Despite the fact that I’m more of an introverted person I do feel like I’m catching my stride a little bit in that regard and I have some interesting things planned for this year and beyond. Thank you so much for joining me and please always feel free to give me suggestions or constructive criticism. Nobody is perfect, but I am proud of what I do and I have thick skin so hit me with the truth if you feel the urge 🙂
On October 11th, 2017 I wrote an article called: The VIX index and VXST, VIX3M, VXMT. Click it to review when you have a chance because these indexes are very valuable tools in our tool belt of market indicators.
Since February 5th and even a week or so before that the markets have been looking a little sick and are having a very hard time choosing a direction. This is a distinct break from the fairly uninterrupted march higher from the year before. Remember volatility was rising even before stocks turned down and VXST, VIX, VIX3M, VXMT among several other indicators tipped the markets hand and we exited early.
In my mind the “holy grail” of investing so to speak is a portfolio that can perform better than the broad markets during good times, but also attempts to move towards safety positions when things are weak. It’s impossible to avoid all the drawdowns but the goal is to mitigate as much as possible.
There’s always investors who are permanently bearish on the markets and the economy, and when things go off the rails they will be all over the internet and news outlets telling everybody they were right. The problem is the average recession cycle in the United States is roughly 6-7 years so these “perma bears” spend most of their time bleeding capital. Seven bad years and then one good year doesn’t make for a very attractive long-term rate of return.

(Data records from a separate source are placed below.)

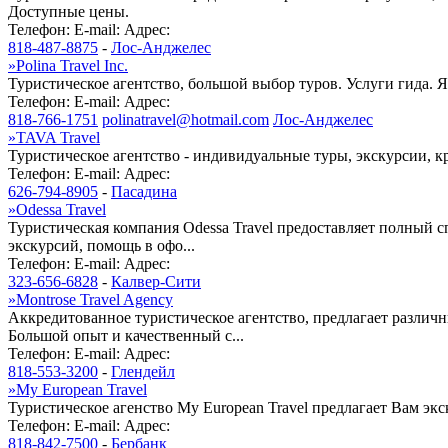
Доступные цены.
Телефон:
E-mail:
Адрес:
818-487-8875
-
Лос-Анджелес
»
Polina Travel Inc.
Туристическое агентство, большой выбор туров. Услуги гида. 
Телефон:
E-mail:
Адрес:
818-766-1751
polinatravel@hotmail.com
Лос-Анджелес
»
TAVA Travel
Туристическое агентство - индивидуальные туры, экскурсии, к
Телефон:
E-mail:
Адрес:
626-794-8905
-
Пасадина
»
Odessa Travel
Туристическая компания Odessa Travel предоставляет полный 
экскурсий, помощь в офо...
Телефон:
E-mail:
Адрес:
323-656-6828
-
Калвер-Сити
»
Montrose Travel Agency
Аккредитованное туристическое агентство, предлагает различн
Большой опыт и качественный с...
Телефон:
E-mail:
Адрес:
818-553-3200
-
Глендейл
»
My European Travel
Туристическое агенство My European Travel предлагает Вам э
Телефон:
E-mail:
Адрес:
818-842-7500
-
Бербанк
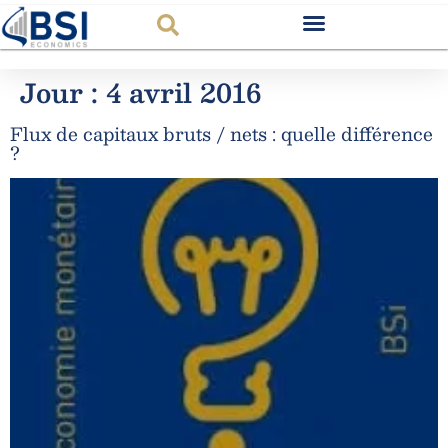
Observatoire FR
Jour :
4 avril 2016
Flux de capitaux bruts / nets : quelle différence
?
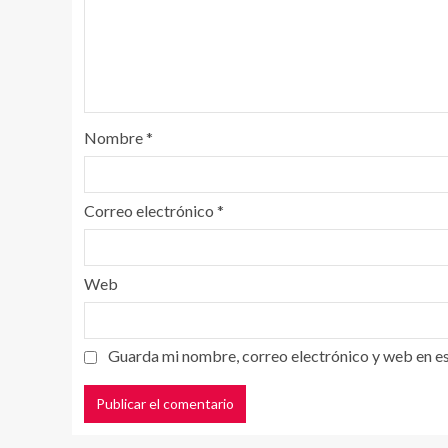
Nombre
*
Correo electrónico
*
Web
Guarda mi nombre, correo electrónico y web en e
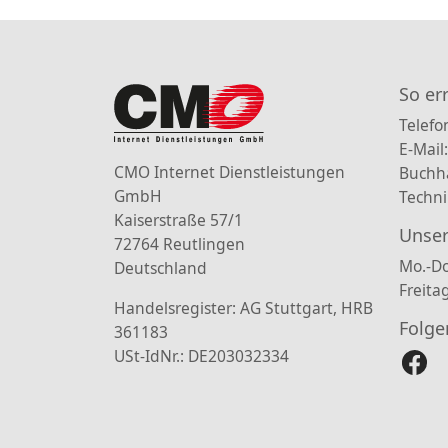
So er
Telefo
E-Mail
CMO Internet Dienstleistungen
Buchh
GmbH
Techni
Kaiserstraße 57/1
Unser
72764 Reutlingen
Mo.-Do
Deutschland
Freita
Handelsregister: AG Stuttgart, HRB
Folge
361183
USt-IdNr.: DE203032334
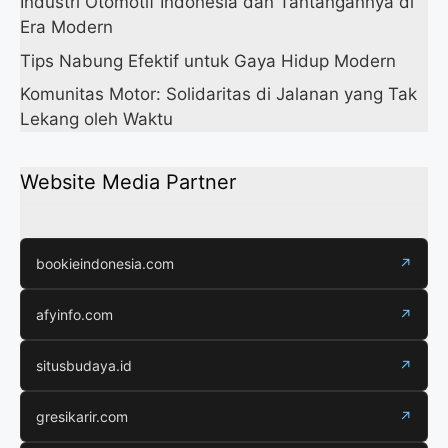
Industri Otomotif Indonesia dan Tantangannya di
Era Modern
Tips Nabung Efektif untuk Gaya Hidup Modern
Komunitas Motor: Solidaritas di Jalanan yang Tak
Lekang oleh Waktu
Website Media Partner
bookieindonesia.com
↗
afyinfo.com
↗
situsbudaya.id
↗
gresikarir.com
↗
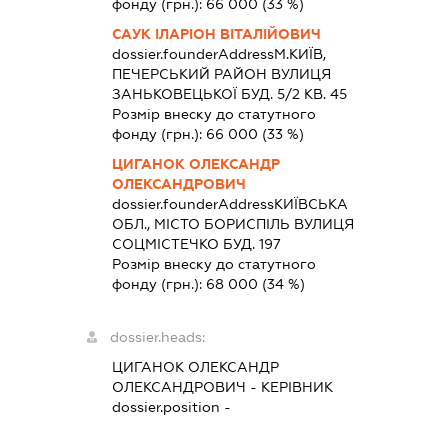
фонду (грн.):
66 000
(33 %)
САУК ІЛАРІОН ВІТАЛІЙОВИЧ
dossier.founderAddress
М.КИЇВ,
ПЕЧЕРСЬКИЙ РАЙОН ВУЛИЦЯ
ЗАНЬКОВЕЦЬКОЇ БУД. 5/2 КВ. 45
Розмір внеску до статутного
фонду (грн.):
66 000
(33 %)
ЦИГАНОК ОЛЕКСАНДР
ОЛЕКСАНДРОВИЧ
dossier.founderAddress
КИЇВСЬКА
ОБЛ., МІСТО БОРИСПІЛЬ ВУЛИЦЯ
СОЦМІСТЕЧКО БУД. 197
Розмір внеску до статутного
фонду (грн.):
68 000
(34 %)
dossier.heads:
ЦИГАНОК ОЛЕКСАНДР
ОЛЕКСАНДРОВИЧ
-
КЕРІВНИК
dossier.position -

As I said the real trick is to make a good rate of return for the seven good years and then not give it all back during the one bad year. We have to keep trading. Who knows if the next recession is coming next month or five years from now? So it’s really about finding that balance.
Among the many market indicators that assist us in that endeavor are these volatility indexes: VXST, VIX, VIX3M, VXMT. They can be a good indication of when things are safer or potentially risky.
Remember the normal state of things is for the shorter term indexes to be below the longer term indexes. Investors need to be compensated for unknown future risk so the further out the index tracks the higher the values should typically be. When this is not the case it may be an indication there is some potential trouble brewing, or at the very least not worth the risk.
Normal: VXST < VIX < VIX3M < VXMT
Yesterday: VXST > VIX > VIX3M > VXMT – All inverted
* VIX3M used to be called VXV and in some softwares, still is.
Now this certainly doesn’t mean markets are going to crash now. In fact sometimes when we reach this inversion situation they can storm back higher with vengeance. Market bounces can be strong and it’s certainly possible stocks are setting up for a big recovery here and off to new highs.
However, successful long-term investing isn’t about rolling the dice on things like that. It’s about being in safety positions every timethere is danger, because once every few years the danger signs materialize into something worse.